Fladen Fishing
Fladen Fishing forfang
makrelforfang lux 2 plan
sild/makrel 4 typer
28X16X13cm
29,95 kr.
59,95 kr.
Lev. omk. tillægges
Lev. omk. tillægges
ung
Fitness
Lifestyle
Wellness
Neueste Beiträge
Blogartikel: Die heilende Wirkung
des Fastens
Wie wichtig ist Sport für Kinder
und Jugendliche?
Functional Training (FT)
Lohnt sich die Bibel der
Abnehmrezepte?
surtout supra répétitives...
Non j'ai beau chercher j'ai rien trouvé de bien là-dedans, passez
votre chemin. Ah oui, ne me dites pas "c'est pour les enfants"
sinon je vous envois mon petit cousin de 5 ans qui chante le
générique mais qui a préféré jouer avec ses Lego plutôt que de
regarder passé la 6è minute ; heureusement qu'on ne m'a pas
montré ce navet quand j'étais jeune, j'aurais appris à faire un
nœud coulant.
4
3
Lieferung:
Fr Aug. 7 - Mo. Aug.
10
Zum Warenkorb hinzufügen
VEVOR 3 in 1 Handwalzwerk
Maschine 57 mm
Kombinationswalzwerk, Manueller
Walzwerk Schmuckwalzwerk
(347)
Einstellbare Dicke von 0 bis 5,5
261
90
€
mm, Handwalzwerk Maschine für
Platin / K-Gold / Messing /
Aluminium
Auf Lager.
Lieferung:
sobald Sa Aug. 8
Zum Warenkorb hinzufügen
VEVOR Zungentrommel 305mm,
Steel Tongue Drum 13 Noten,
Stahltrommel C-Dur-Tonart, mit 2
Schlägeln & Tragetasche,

Work item: Using the records above, select and copy every line that has the word "VEVOR".

Answer to this exercise:
VEVOR 3 in 1 Handwalzwerk
VEVOR Zungentrommel 305mm,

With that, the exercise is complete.